In this tutorial we found 825 images with potential issues.

print(f"Broken: {len(list_of_broken_images)}")
print(f"Duplicates: {len(list_of_duplicates)}")
print(f"Outliers: {len(list_of_outliers)}")
print(f"Dark: {len(list_of_dark_images)}")
print(f"Bright: {len(list_of_bright_images)}")
print(f"Blurry: {len(list_of_blurry_images)}")

problem_images = list_of_duplicates + list_of_broken_images + list_of_outliers + list_of_dark_images + list_of_bright_images + list_of_blurry_images

print(f"Total unique images: {len(set(problem_images))}")

Outputs:

Broken: 0
Duplicates: 610
Outliers: 111
Dark: 2
Bright: 93
Blurry: 13
Total unique images: 825

In this tutorial, we've seen how to use fastdup to analyze an image dataset for potential problems such as broken image, duplicate, outliers and dark/bright/blurry image.

For each problem we got a list of file names for further action.

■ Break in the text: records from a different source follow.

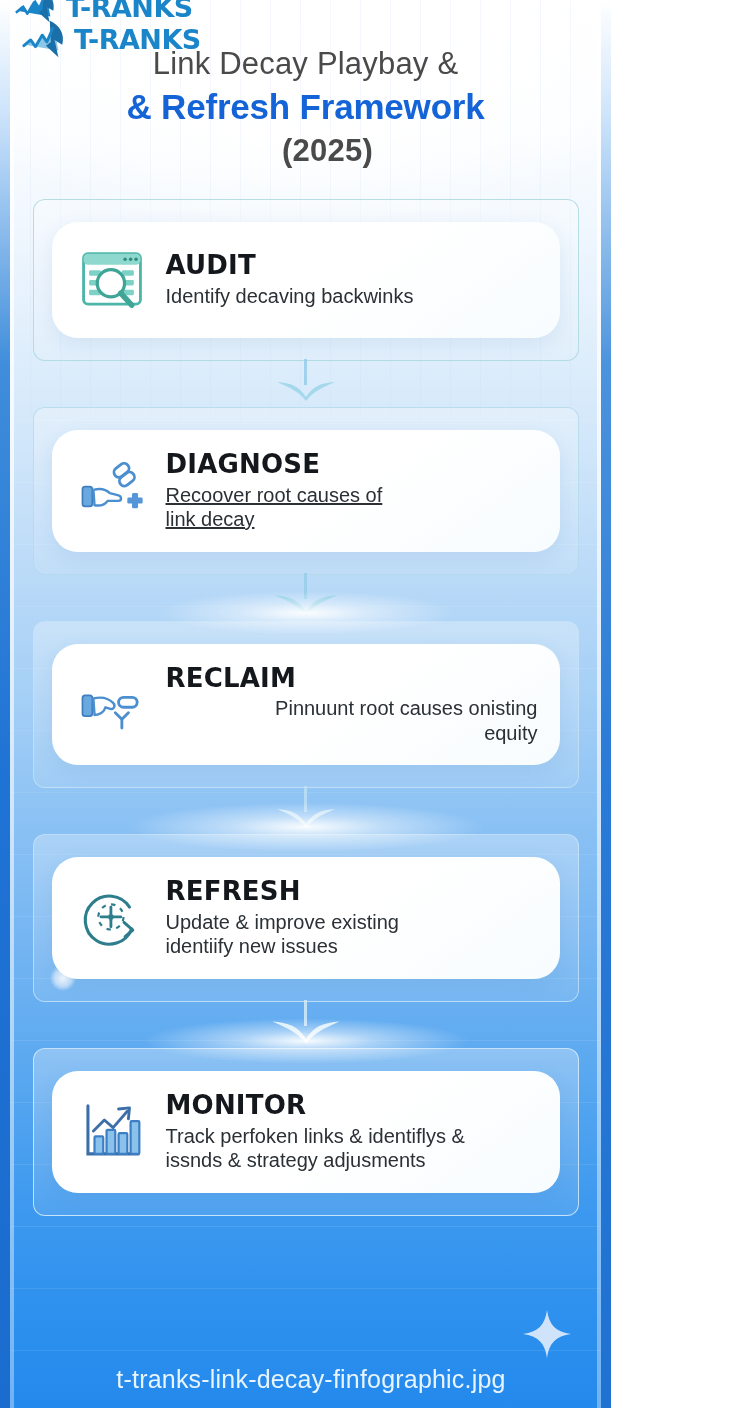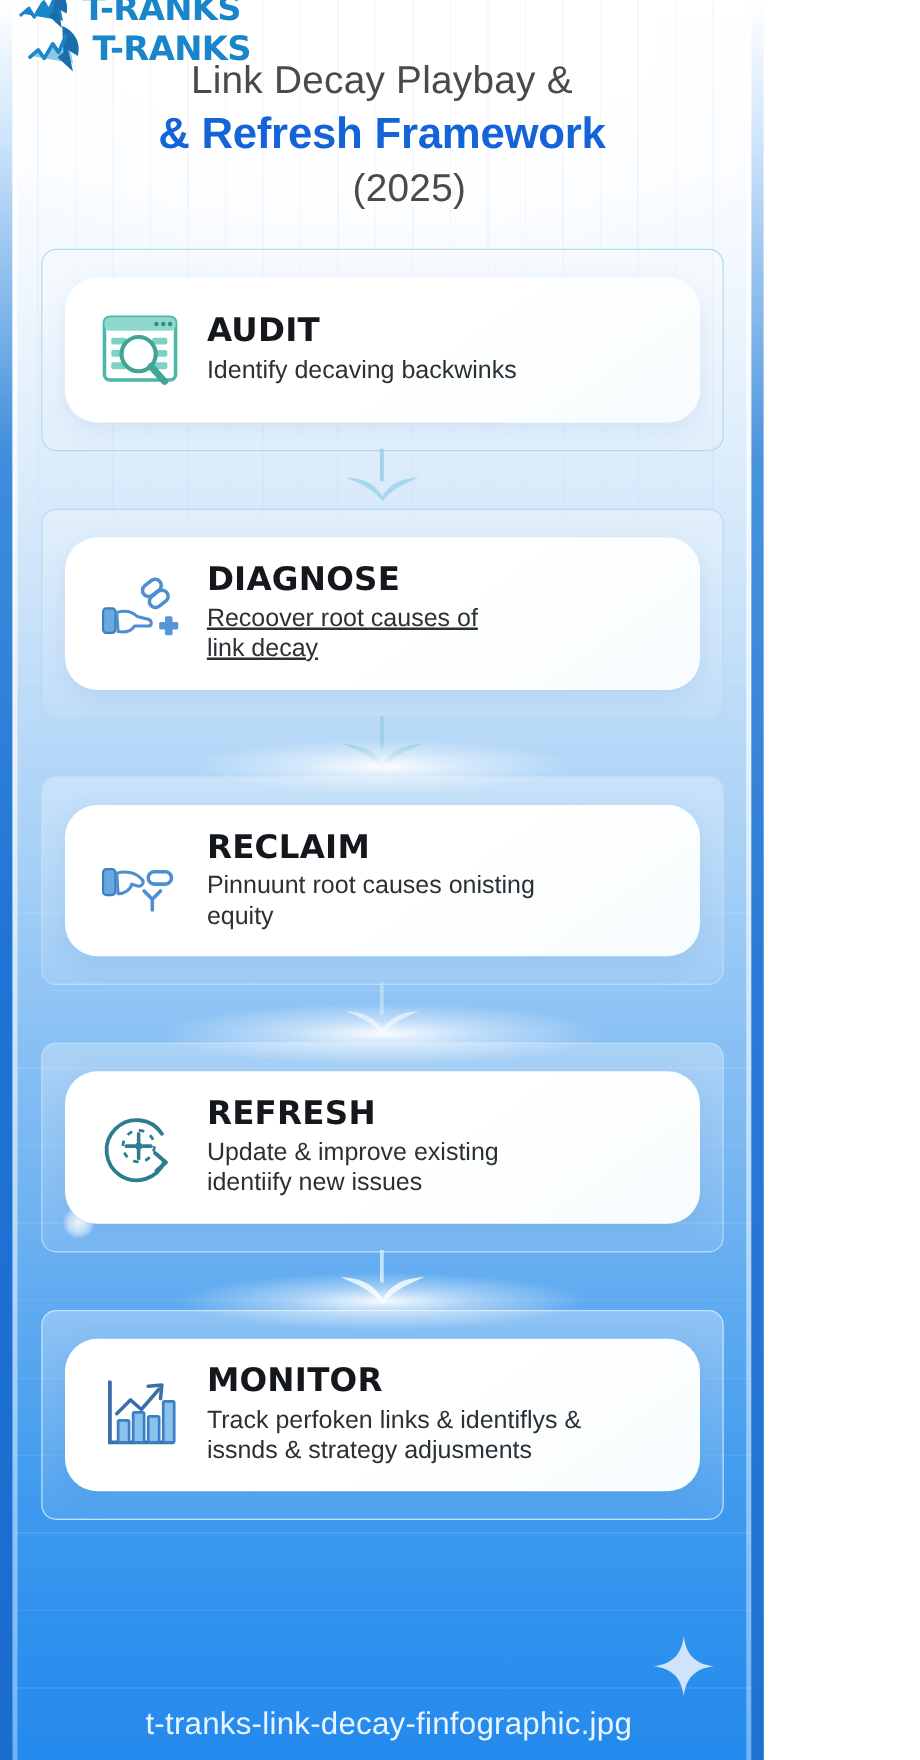--- a/index.html
+++ b/index.html
@@ -62,21 +62,21 @@
     font-family:"DejaVu Sans", sans-serif;
     font-weight:bold; font-size:27px; letter-spacing:-0.5px; color:#1b85c9;
   }
   .logo.top{ left:14px; top:-16px; }
   .logo.main{ left:22px; top:16px; }
 
   
   header{ position:relative; z-index:5; padding-top:44px; text-align:center; }
   .t-line1{ font-size:31px; color:#4a4a4a; letter-spacing:.2px; line-height:1.28; font-weight:400; }
   .t-line2{ font-size:35px; color:#1464d8; font-weight:bold; letter-spacing:-0.2px; line-height:1.34; }
-  .t-line3{ font-size:31px; color:#4a4a4a; letter-spacing:.2px; line-height:1.3; font-weight:400;margin-left:44px; }
+  .t-line3{ font-size:31px; color:#4a4a4a; letter-spacing:.2px; line-height:1.3; font-weight:700;margin-left:44px; }
 
   
   .steps{ position:relative; z-index:5; margin-top:28px; }
   .step{ position:relative; }
   .shell{
     margin:0 auto; width:546px; border-radius:12px;
     border:1.5px solid rgba(170,214,226,.75);
     padding:22px 18px;
     background:linear-gradient(180deg, rgba(255,255,255,.30), rgba(255,255,255,.10));
   }
@@ -243,21 +243,21 @@
             <svg viewBox="0 0 64 64" aria-hidden="true">
               <rect x="5" y="24" width="9" height="19" rx="2.4" fill="#6aa9e0" stroke="#3f7fbd" stroke-width="1.6"></rect>
               <path d="M15 27 C23 25 29 27 33 31 C36 34 33 38 29 36 L26 35 C25 39 21 42 16 42 Z" fill="#ffffff" stroke="#4c8fd0" stroke-width="2.2" stroke-linejoin="round"></path>
               <rect x="38" y="26" width="17" height="9" rx="4.5" fill="none" stroke="#4c8fd0" stroke-width="2.6"></rect>
               <path d="M35 40 L41 46 L41 54" fill="none" stroke="#4c8fd0" stroke-width="2.6" stroke-linecap="round" stroke-linejoin="round"></path>
               <path d="M47 40 L41 46" fill="none" stroke="#4c8fd0" stroke-width="2.6" stroke-linecap="round"></path>
             </svg>
           </span>
           <div class="txt">
             <div class="step-title">RECLAIM</div>
-            <div class="step-desc" style="white-space: pre-line;">Pinnuunt root causes onisting
+            <div class="step-desc" style="white-space: pre-line; text-align: right;">Pinnuunt root causes onisting
 equity</div>
           </div>
         </div>
       </div>
     </section>
 
     <div class="connector">
       <span class="stem" style="background:rgba(190,225,245,.8);"></span>
       <svg width="64" height="24" viewBox="0 0 62 24" aria-hidden="true">
         <path d="M2 3 C16 4 24 7 31 18 C38 7 46 4 60 3 C46 9 38 13 31 22 C24 13 16 9 2 3 Z" fill="#cfe8f7" opacity=".95"></path>

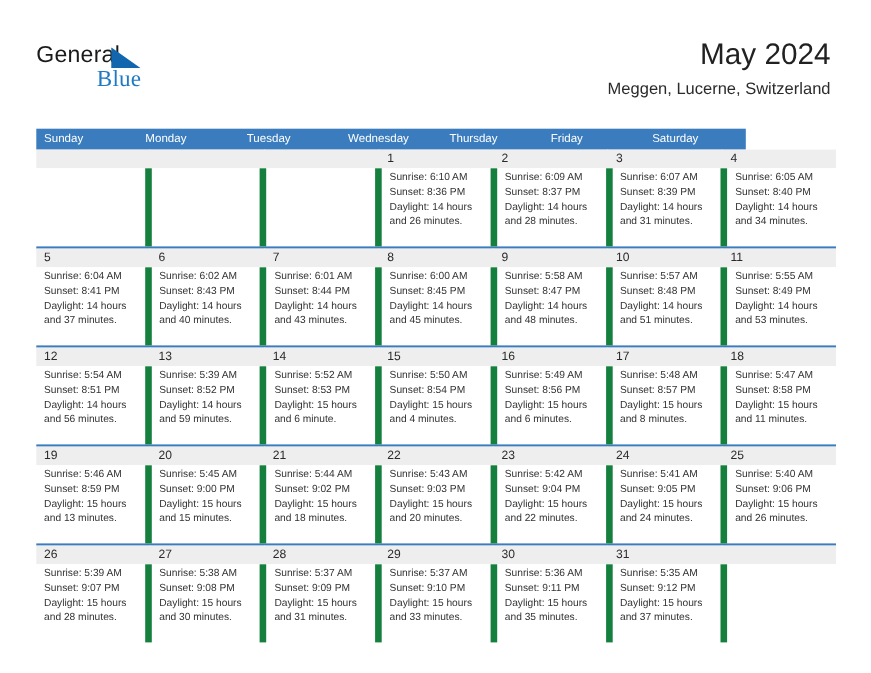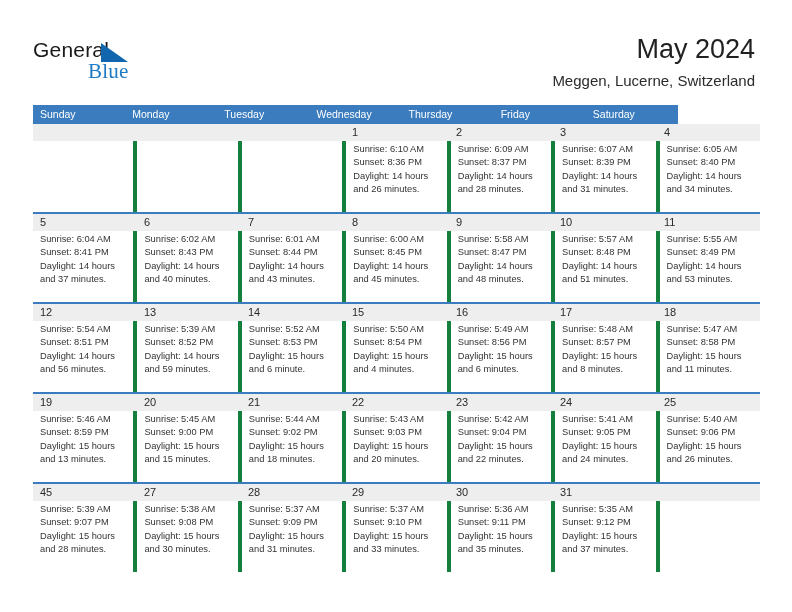--- a/index.html
+++ b/index.html
@@ -92,20 +92,21 @@
     position: absolute;
     left: 33px;
     top: 105px;
     width: 727px;
   }
   .dow-row {
     display: flex;
     width: 645px;
     height: 19px;
     background: #3a7cbe;
+    margin-top: 12px;
   }
   .dow {
     flex: 1 1 0;
     font-size: 10.5px;
     color: #ffffff;
     line-height: 19px;
     padding-left: 7px;
     box-sizing: border-box;
     white-space: nowrap;
   }
@@ -136,21 +137,21 @@
     font-size: 11px;
     line-height: 17px;
     color: #2a2a2a;
     border-right: 1px solid #eeeeee;
   }
   .cell-num:last-child { border-right: none; }
   .cell-body {
     flex: 1 1 0;
     box-sizing: border-box;
     padding: 2px 5px 0 7px;
-    border-right: 4px solid #15803d;
+    border-right: 6px solid #15803d;
   }
   .cell-body:last-child { border-right: none; }
   .line {
     font-size: 9.3px;
     line-height: 13.4px;
     color: #333333;
     white-space: nowrap;
   }
 </style>
 </head>
@@ -388,21 +389,21 @@
             <div class="cell-body">
               <div class="line">Sunrise: 5:40 AM</div>
               <div class="line">Sunset: 9:06 PM</div>
               <div class="line">Daylight: 15 hours</div>
               <div class="line">and 26 minutes.</div>
             </div>
           </div>
         </div>
         <div class="week">
           <div class="week-nums">
-            <div class="cell-num">45</div>
+            <div class="cell-num">26</div>
             <div class="cell-num">27</div>
             <div class="cell-num">28</div>
             <div class="cell-num">29</div>
             <div class="cell-num">30</div>
             <div class="cell-num">31</div>
             <div class="cell-num"></div>
           </div>
           <div class="week-body">
             <div class="cell-body">
               <div class="line">Sunrise: 5:39 AM</div>

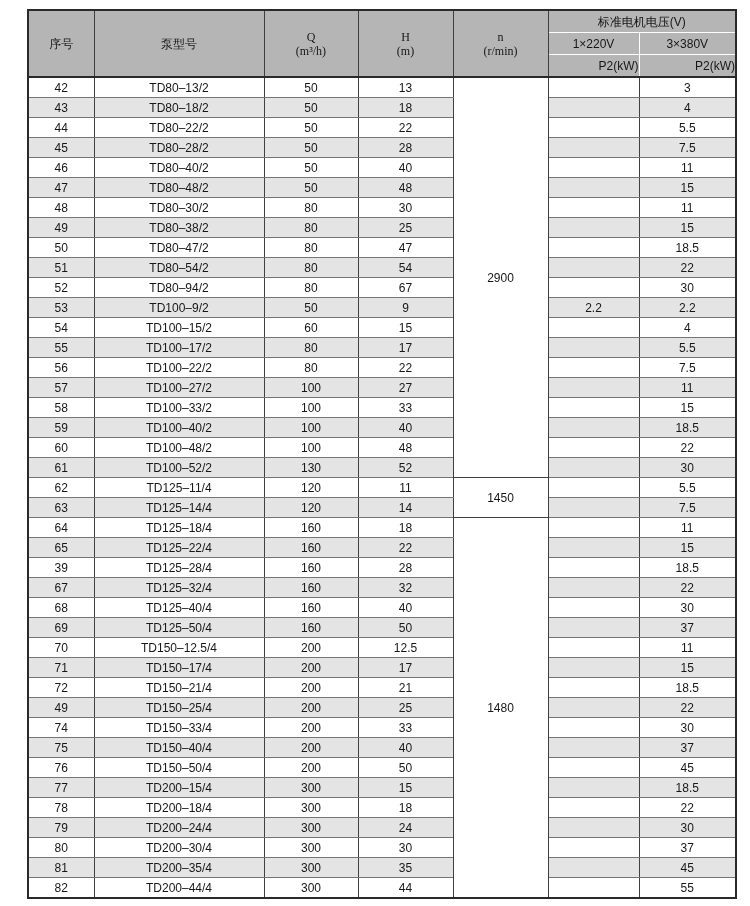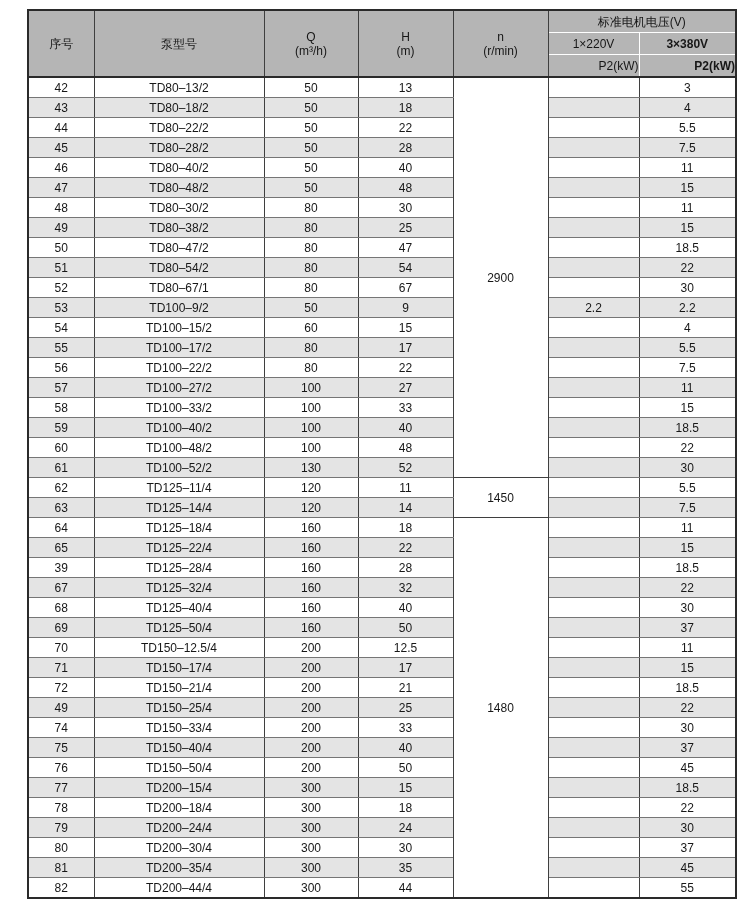--- a/index.html
+++ b/index.html
@@ -26,27 +26,27 @@
   th,td{
     padding:0;text-align:center;vertical-align:middle;
     font-size:12px;line-height:14px;color:var(--text);
     overflow:hidden;white-space:nowrap;
   }
   thead th{
     background:var(--header-bg);
     font-weight:normal;
     height:21px;
   }
-  th.main{border:1px solid var(--grid-dark);border-bottom:2px solid var(--border-strong);}
+  th.main{border:1px solid var(--grid-dark);border-bottom:2px solid var(--border-strong);font-family:Liberation Serif, serif;}
   th.pre{white-space:pre-line;}
   th.group{border:1px solid var(--grid-dark);border-bottom:1px solid var(--sep-white);}
   th.sub220{border-top:1px solid var(--sep-white);border-bottom:1px solid var(--sep-white);
             border-left:1px solid var(--grid-dark);border-right:1px solid var(--sep-white);margin-top:24px;}
   th.sub380{border-top:1px solid var(--sep-white);border-bottom:1px solid var(--sep-white);
-            border-left:1px solid var(--sep-white);border-right:1px solid var(--grid-dark);font-weight:bold;}
+            border-left:1px solid var(--sep-white);border-right:1px solid var(--grid-dark);}
   th.lastrow{border-bottom:2px solid var(--border-strong);text-align:right;}
   tbody td{
     height:19px;
     border-top:1px solid var(--grid-mid);
     border-bottom:1px solid var(--grid-mid);
     border-left:1px solid var(--grid-dark);
     border-right:1px solid var(--grid-dark);
     background:#ffffff;
   }
   tbody tr:nth-child(even) td{background:var(--stripe-bg);}
@@ -167,21 +167,21 @@
         <tr>
           <td>51</td>
           <td>TD80–54/2</td>
           <td>80</td>
           <td>54</td>
           <td></td>
           <td>22</td>
         </tr>
         <tr>
           <td>52</td>
-          <td>TD80–67/1</td>
+          <td>TD80–94/2</td>
           <td>80</td>
           <td>67</td>
           <td></td>
           <td>30</td>
         </tr>
         <tr>
           <td>53</td>
           <td>TD100–9/2</td>
           <td>50</td>
           <td>9</td>

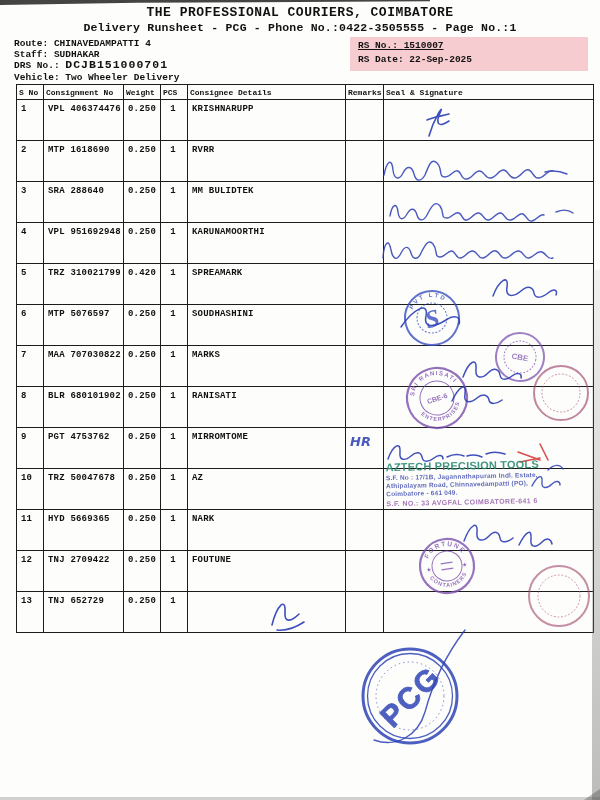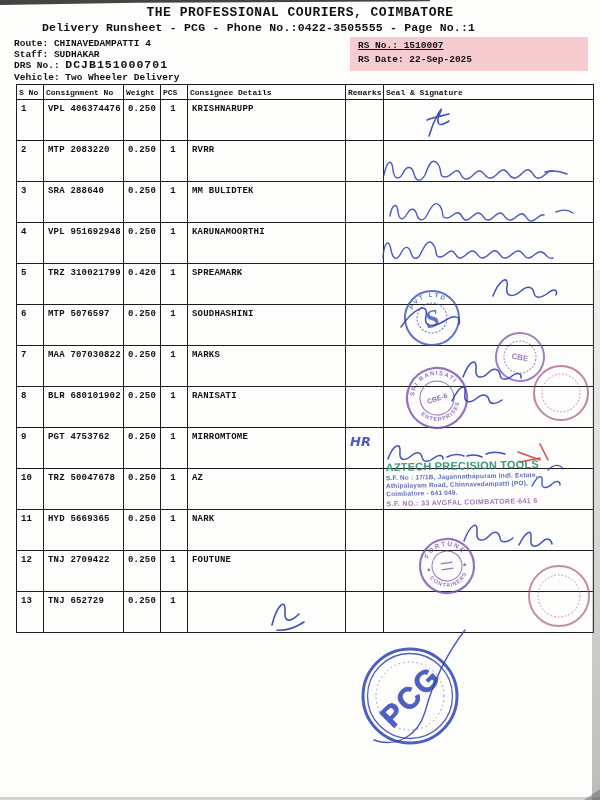--- a/index.html
+++ b/index.html
@@ -2,22 +2,22 @@
 <html><head>
 <meta charset="utf-8">
 <style>
   html,body{margin:0;padding:0;}
   body{background:#9a9a9a;}
   .page{position:relative;width:600px;height:800px;background:#fdfdfb;overflow:hidden;
         font-family:"Liberation Mono",monospace;color:#111;}
   
   .doc-title{position:absolute;top:5px;left:0;right:0;text-align:center;
              font:700 13px "Liberation Mono",monospace;letter-spacing:.5px;}
-  .doc-subtitle{position:absolute;top:21px;left:0;right:0;text-align:left;
-             font:700 11.5px "Liberation Mono",monospace;letter-spacing:.2px;padding-left:42px;}
+  .doc-subtitle{position:absolute;top:21px;left:0;right:0;text-align:center;
+             font:700 11.5px "Liberation Mono",monospace;letter-spacing:.2px;}
   
   .info-line{position:absolute;left:14px;font:700 9.5px "Liberation Mono",monospace;white-space:nowrap;}
   .info-route{top:38px;} .info-staff{top:49px;} .info-drs{top:58px;} .info-vehicle{top:72px;}
   .drs-value{font:700 11.5px "Liberation Mono",monospace;letter-spacing:1px;}
   .rs-box{position:absolute;left:350px;top:37px;width:238px;height:34px;background:#f6ccd1;}
   .rs-line{position:absolute;left:8px;font:700 9.5px "Liberation Mono",monospace;white-space:nowrap;}
   .rs-no{top:3px;text-decoration:underline;} .rs-date{top:17px;}
   
   table.runsheet{position:absolute;left:16px;top:84px;width:577px;border-collapse:collapse;table-layout:fixed;}
   .runsheet th,.runsheet td{border:1px solid #1c1c1c;box-sizing:border-box;overflow:hidden;}
@@ -105,21 +105,21 @@
           <td>VPL 406374476</td>
           <td>0.250</td>
           <td class="pcs">1</td>
           <td>KRISHNARUPP</td>
           <td></td>
           <td></td>
         </tr>
 
         <tr>
           <td>2</td>
-          <td>MTP 2083220</td>
+          <td>MTP 1618690</td>
           <td>0.250</td>
           <td class="pcs">1</td>
           <td>RVRR</td>
           <td></td>
           <td></td>
         </tr>
 
         <tr>
           <td>3</td>
           <td>SRA 288640</td>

Depending on use cases, you might choose to delete the image, relabel them or simply move the image elsewhere.

👍

TLDR

In this tutorial we learned how to:

  • Find various dataset issues with fastdup.
  • Collect problematic images for further action.